-- O QUE FAZER --
Prossiga o texto sobre a história do álbum Let It Be, começando logo depois da última frase apresentada.

-- TEXTO FORNECIDO --

--

A ideia inicial era fazer com que os Beatles voltassem às suas origens, que era de gravar álbuns de estúdio ao vivo. Essa ideia também incluía uma apresentação ao vivo, coisa que a banda já não fazia desde 1966. Em termos atuais, todo o projeto seria um verdadeiro fan service e justamente por isso o álbum se chamaria Get Back, mas acabou tendo o nome alterado para Let It Be, pois os produtores acreditaram que este era o single com mais potencial entre todas as faixas, o que realmente acabou sendo comprovado.

Phil Spector foi o produtor responsável pelos arranjos e mixagens de todas as faixas do álbum. Mas apesar do sucesso, o resultado não agradou muito a McCartney, que acreditou que as edições estragaram a essência e o objetivo do álbum. Em outras palavras, Phil Spector complicou algo que deveria ser simples, o que não significa que o resultado final tenha sido ruim, mas o já conhecido perfeccionista, Paul McCartney – apesar de ser tido como chato por algumas pessoas – tinha razão neste caso.

Depois de muitos de briga na justiça, Paul finalmente conseguiu que o “álbum original” fosse lançado, dessa vez sem as mixagens extravagantes de Spector. O resultado foi Let It Be… Naked, lançado em 2003, um álbum que poderia ser bem resumido como “voz e violão”. Nele é possível notar a maestria dos Beatles não em apenas fazer música boa, mas em fazer excelentes apresentações ao vivo, fato que fez a banda se destacar desde que tocavam no Cavern Club de Liverpool e eram conhecidos como “The Quarrymen”.

--

-- LINHAS LISTADAS --
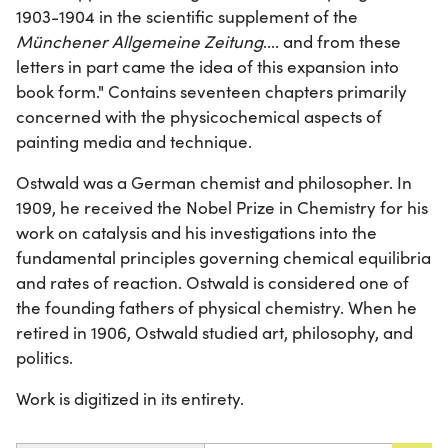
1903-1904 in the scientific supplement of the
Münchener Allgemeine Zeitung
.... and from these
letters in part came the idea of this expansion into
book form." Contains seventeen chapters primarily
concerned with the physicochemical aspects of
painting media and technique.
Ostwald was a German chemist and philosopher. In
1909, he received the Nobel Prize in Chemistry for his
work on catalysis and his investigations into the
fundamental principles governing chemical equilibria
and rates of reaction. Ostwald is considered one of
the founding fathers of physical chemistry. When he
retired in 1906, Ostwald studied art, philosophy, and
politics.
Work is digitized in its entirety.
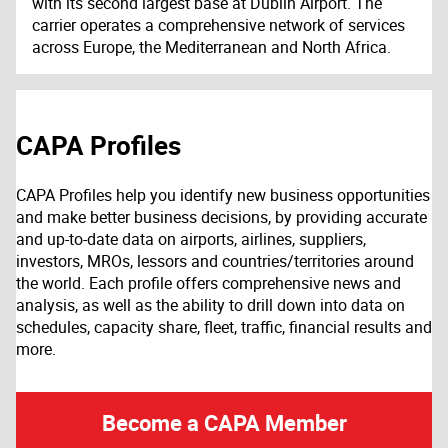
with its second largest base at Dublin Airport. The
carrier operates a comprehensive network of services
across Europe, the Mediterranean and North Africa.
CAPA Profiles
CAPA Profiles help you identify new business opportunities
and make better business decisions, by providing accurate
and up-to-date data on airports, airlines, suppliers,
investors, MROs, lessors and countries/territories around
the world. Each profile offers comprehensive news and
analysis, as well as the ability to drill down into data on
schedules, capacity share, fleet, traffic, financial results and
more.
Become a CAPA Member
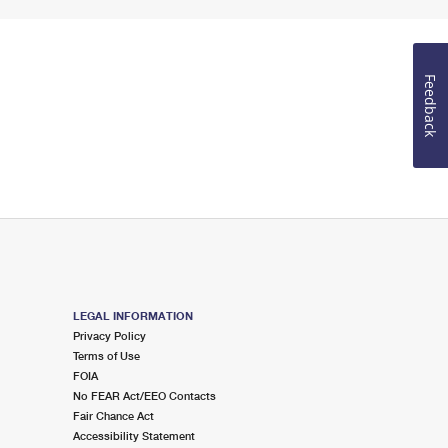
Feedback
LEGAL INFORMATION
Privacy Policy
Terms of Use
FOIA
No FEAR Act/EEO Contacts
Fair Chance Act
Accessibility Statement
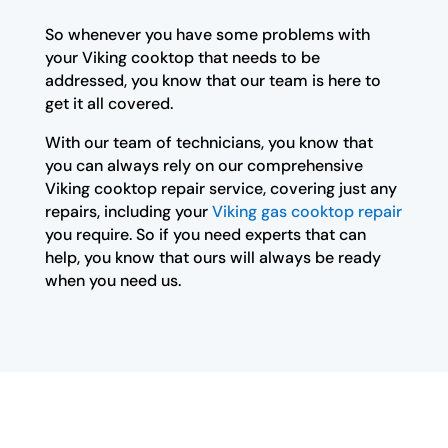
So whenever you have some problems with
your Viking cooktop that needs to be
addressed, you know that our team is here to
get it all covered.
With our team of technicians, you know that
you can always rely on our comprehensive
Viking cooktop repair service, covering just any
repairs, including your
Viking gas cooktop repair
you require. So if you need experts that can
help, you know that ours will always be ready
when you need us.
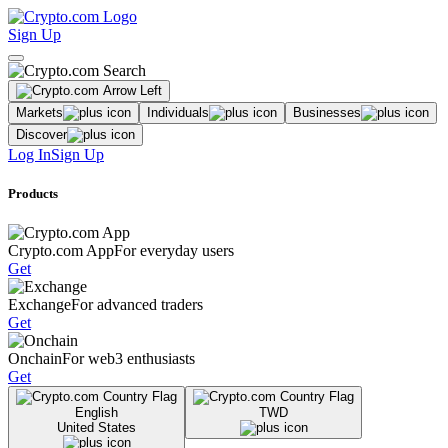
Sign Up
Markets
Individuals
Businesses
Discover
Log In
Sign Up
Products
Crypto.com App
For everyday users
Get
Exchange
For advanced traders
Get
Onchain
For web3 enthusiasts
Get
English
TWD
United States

--

-- RESULTADO DA TAREFA --
As Faixas do Álbum

A primeira faixa do álbum é Two of Us, uma composição de Paul McCartney dedicada a sua esposa, Linda. Ela tem uma sonoridade pop-country e é muito nostálgica por trazer, depois de muitos anos, John e Paul dividindo o mesmo microfone – ainda que não literalmente. Os dois mantém o dueto durante toda a música, misturando a doçura da voz de Paul com a acidez na voz de John, tudo em perfeita harmonia.

Dig a Pony, composta por John, revela um pouco do seu amor – para alguns, obsessivo – por Yoko Ono, no verso “All I Want Is You” acaba soando um pouco semelhante à faixa “I Want You (She’s so Heavy)” mas que aparece apenas no Abbey Road. Aqui, quem está no teclado é Billy Preston, que fez praticamente um papel de quinto Beatle em todo o álbum.

Across the Universe, outra composição de John, é uma música remanescente da era psicodélica dos Beatles e isso é um fato tão notável que a sua sonoridade se encaixaria perfeitamente em Revolver, Magical Mystery Tour e The Beatles (Álbum Branco). A letra supostamente teria surgido 1968, depois de uma discussão – e crise existencial – de Lennon com a sua, até então esposa, Cynthia Powell.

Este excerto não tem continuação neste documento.